> _Opdracht_:
Kun je hieronder de regels van de regel met "Quiero estar" tot en met de regel met "Chargée de Presse" ongewijzigd teruggeven?

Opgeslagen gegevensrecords
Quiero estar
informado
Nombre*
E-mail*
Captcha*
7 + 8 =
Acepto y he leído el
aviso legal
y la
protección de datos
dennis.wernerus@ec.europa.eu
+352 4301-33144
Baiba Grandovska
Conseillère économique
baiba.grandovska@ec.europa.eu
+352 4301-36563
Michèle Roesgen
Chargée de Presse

---

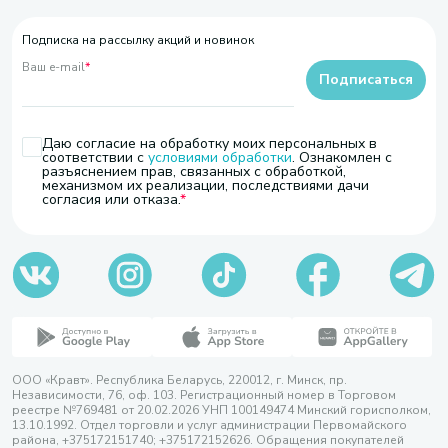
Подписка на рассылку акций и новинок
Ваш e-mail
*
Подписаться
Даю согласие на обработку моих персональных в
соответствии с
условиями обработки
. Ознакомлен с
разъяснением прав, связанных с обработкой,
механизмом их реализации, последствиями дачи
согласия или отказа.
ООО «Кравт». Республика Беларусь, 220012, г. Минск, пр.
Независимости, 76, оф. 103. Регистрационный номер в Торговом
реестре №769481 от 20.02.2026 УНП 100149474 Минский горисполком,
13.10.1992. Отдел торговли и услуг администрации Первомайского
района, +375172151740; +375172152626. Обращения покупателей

> _Uitvoer_:
Quiero estar
informado
Nombre*
E-mail*
Captcha*
7 + 8 =
Acepto y he leído el
aviso legal
y la
protección de datos
dennis.wernerus@ec.europa.eu
+352 4301-33144
Baiba Grandovska
Conseillère économique
baiba.grandovska@ec.europa.eu
+352 4301-36563
Michèle Roesgen
Chargée de Presse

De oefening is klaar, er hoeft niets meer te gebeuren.